▶ PASSAGE TO READ

What Really Happened to the 1960s: How Mass Media Culture Failed American Democracy
Edward P. Morgan
2010, University of Kansas Press
Who controls the past, controls the future. Who controls the present, controls the past.
– George Orwell, 1984
As a young and politically naïve college student, I was very fortunate to have the opportunity to take several of Ted Morgan’s classes. His “Movements of the Sixties” course was hugely influential for me, primarily because exposure to the upheavals of that era taught me that the project of transforming our world towards a more democratic, just, and ecologically balanced future has deep roots. Standing confidently atop those long, sturdy roots transmits the possibility and hope that we can indeed change the world, because we already have. Indeed, the black freedom, anti-Vietnam War, women’s liberation, gay and lesbian liberation, welfare rights and other movements of the 60s era so successfully challenged the dominant capitalist institutions of the U.S. that those institutions have been scrambling for the last forty years to systematically minimize the possibility of future freedom struggles.

▶ EXERCISE REQUIREMENTS
• 1. In the records, format the lines between the one holding "family: Melastomataceae" and the one holding "island: Hispaniola", inclusive, as a numbered list, leaving out any blank lines.
• 2. Continue the 1960s passage from its last sentence.
The 1960s passage has no connection to the records.

▶ LISTED RECORDS
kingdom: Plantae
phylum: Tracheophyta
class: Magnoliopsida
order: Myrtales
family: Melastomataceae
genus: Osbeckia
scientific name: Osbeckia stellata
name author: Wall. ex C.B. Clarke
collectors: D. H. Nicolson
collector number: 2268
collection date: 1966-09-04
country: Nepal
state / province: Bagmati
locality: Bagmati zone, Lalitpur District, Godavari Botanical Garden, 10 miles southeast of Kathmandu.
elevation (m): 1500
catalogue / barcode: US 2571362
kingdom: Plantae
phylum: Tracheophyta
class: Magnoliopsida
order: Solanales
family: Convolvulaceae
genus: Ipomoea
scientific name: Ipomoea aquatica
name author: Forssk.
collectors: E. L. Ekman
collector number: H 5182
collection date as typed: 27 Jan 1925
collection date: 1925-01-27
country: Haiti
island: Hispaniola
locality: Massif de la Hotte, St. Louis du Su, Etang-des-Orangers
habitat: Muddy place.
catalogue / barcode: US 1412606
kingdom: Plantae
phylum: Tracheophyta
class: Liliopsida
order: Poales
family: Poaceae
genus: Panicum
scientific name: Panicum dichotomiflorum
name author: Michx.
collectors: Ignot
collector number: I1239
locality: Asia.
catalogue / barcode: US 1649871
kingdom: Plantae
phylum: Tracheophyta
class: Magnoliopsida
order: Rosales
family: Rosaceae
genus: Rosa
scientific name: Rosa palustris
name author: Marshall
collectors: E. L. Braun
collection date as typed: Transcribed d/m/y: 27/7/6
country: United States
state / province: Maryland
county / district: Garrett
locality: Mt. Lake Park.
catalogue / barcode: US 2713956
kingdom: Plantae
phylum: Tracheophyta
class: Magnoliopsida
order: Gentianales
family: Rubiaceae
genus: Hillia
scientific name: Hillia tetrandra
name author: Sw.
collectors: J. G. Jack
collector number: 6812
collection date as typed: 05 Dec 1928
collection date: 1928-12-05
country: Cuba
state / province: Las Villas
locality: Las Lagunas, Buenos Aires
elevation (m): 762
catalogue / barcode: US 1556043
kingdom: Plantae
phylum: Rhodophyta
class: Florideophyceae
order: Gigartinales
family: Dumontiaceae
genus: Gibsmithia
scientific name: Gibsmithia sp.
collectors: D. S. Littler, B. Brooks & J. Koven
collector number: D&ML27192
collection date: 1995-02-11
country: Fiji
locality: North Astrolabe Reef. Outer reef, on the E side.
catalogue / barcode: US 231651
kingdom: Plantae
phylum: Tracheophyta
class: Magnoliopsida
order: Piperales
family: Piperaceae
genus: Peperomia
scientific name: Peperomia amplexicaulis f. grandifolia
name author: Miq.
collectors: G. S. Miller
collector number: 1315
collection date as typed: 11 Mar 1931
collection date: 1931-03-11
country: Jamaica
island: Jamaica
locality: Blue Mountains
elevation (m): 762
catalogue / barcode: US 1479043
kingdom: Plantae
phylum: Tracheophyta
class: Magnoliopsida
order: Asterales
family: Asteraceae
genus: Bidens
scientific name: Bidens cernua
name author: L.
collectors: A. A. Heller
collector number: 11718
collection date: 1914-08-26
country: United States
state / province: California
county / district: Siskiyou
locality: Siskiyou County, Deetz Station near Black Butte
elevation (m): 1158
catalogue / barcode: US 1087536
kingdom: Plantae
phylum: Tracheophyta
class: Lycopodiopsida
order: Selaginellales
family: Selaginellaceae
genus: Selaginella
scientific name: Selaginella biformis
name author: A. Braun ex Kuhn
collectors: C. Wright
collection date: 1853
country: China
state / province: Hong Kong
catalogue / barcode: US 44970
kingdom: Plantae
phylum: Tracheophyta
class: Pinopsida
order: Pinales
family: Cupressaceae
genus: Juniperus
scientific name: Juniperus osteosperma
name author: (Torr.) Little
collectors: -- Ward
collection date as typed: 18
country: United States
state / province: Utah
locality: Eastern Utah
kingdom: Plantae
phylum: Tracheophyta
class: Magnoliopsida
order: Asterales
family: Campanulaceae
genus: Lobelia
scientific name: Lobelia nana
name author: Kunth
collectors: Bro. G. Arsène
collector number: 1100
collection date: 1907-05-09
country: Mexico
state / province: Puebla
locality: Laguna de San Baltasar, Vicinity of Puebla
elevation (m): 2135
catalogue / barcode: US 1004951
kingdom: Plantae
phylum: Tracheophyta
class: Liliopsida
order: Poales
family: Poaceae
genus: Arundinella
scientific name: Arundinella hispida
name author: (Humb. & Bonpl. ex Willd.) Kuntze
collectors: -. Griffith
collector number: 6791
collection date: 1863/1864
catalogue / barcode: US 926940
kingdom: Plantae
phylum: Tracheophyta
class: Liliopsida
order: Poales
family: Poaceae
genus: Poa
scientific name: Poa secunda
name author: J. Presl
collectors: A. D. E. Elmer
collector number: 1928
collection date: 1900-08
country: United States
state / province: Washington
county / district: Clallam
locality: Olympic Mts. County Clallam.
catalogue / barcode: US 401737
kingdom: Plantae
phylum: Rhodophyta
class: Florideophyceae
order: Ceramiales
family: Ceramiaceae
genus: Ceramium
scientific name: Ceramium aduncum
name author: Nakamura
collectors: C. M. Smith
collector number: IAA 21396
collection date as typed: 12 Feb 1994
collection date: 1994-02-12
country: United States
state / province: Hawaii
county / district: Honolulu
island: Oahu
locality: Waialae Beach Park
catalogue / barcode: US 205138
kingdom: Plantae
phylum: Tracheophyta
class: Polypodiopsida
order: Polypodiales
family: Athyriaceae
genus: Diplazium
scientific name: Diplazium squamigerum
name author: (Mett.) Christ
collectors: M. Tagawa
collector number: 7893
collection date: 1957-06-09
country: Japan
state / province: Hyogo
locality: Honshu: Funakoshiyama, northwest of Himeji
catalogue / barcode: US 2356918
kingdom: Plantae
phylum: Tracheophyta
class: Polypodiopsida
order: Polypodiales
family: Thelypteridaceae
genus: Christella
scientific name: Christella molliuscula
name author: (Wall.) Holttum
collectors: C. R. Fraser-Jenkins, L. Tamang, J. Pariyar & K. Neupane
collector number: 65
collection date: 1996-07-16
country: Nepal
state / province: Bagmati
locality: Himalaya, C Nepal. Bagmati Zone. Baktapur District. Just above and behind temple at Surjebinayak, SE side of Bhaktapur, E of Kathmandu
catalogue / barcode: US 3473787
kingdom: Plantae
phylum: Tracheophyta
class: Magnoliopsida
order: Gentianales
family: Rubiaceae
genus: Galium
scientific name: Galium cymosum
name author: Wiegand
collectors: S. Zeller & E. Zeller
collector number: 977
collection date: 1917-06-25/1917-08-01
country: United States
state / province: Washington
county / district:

▶ PER-TASK OUTPUTS
• 1.
1. family: Melastomataceae
2. genus: Osbeckia
3. scientific name: Osbeckia stellata
4. name author: Wall. ex C.B. Clarke
5. collectors: D. H. Nicolson
6. collector number: 2268
7. collection date: 1966-09-04
8. country: Nepal
9. state / province: Bagmati
10. locality: Bagmati zone, Lalitpur District, Godavari Botanical Garden, 10 miles southeast of Kathmandu.
11. elevation (m): 1500
12. catalogue / barcode: US 2571362
13. kingdom: Plantae
14. phylum: Tracheophyta
15. class: Magnoliopsida
16. order: Solanales
17. family: Convolvulaceae
18. genus: Ipomoea
19. scientific name: Ipomoea aquatica
20. name author: Forssk.
21. collectors: E. L. Ekman
22. collector number: H 5182
23. collection date as typed: 27 Jan 1925
24. collection date: 1925-01-27
25. country: Haiti
26. island: Hispaniola

• 2.
In this book, Ted Morgan documents a key component of that reaction: the two-pronged mass media campaign to denigrate and obscure the democratic promise that the movements of the sixties still hold, while at the same time co-opting the symbols and imagery of the sixties to make Corporate America “cool” and thereby sell more products. This media reaction has gone hand-in-hand with material forces, such as student debt, coercing the population into inactivity and obedience. In Morgan’s words, the result is a “depoliticized society,” with a “diminished ability to make history” (pg. 7). This book therefore becomes a weapon against rootlessness and despair, which I especially urge young people to read.
The Promise of Democracy
The 1960s are typically remembered as a time of turbulence and change. We all know the iconic images: assassinations, war, protests, urban riots, men on the moon, long hair, drugs, sex, and rock ‘n’ roll. Yet, it’s a decade that Americans are still trying to make sense of, justifying an endless stream of retrospectives like CNN’s latest 10-part weekly series “The Sixties.” Ted Morgan’s necessary book What Really Happened to the 1960s provides answers you won’t find on primetime TV. In his writing, the underlying story of that decade was a clash between capitalism and democracy, one in which perhaps millions of Americans participated in social movements and challenged the country to become more just and more democratic (8). In some ways they succeeded and in others they failed. But as the book’s subtitle, How Mass Media Culture Failed American Democracy suggests, the true history of that struggle has been consistently distorted and hidden from view. What the media still cannot comprehend, or perhaps would seemingly most like to forget, is the democratic promise that formed the basis of those sixties social movements.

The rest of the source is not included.